## What you should do
Can you edit the data below by replacing "Rozwiń" with "Zwiń" everywhere it occurs, keeping every other line unchanged and leaving out the pictures?

(Saved entries)
--- START ---

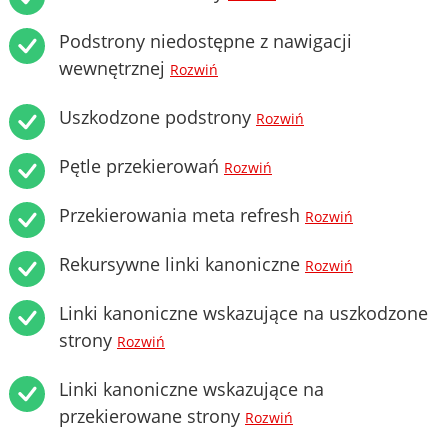
Podstrony niedostępne z nawigacji
wewnętrznej
Rozwiń
Uszkodzone podstrony
Rozwiń
Pętle przekierowań
Rozwiń
Przekierowania meta refresh
Rozwiń
Rekursywne linki kanoniczne
Rozwiń
Linki kanoniczne wskazujące na uszkodzone
strony
Rozwiń
Linki kanoniczne wskazujące na
przekierowane strony
Rozwiń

--- END ---

## Answer below
Podstrony niedostępne z nawigacji
wewnętrznej
Zwiń
Uszkodzone podstrony
Zwiń
Pętle przekierowań
Zwiń
Przekierowania meta refresh
Zwiń
Rekursywne linki kanoniczne
Zwiń
Linki kanoniczne wskazujące na uszkodzone
strony
Zwiń
Linki kanoniczne wskazujące na
przekierowane strony
Zwiń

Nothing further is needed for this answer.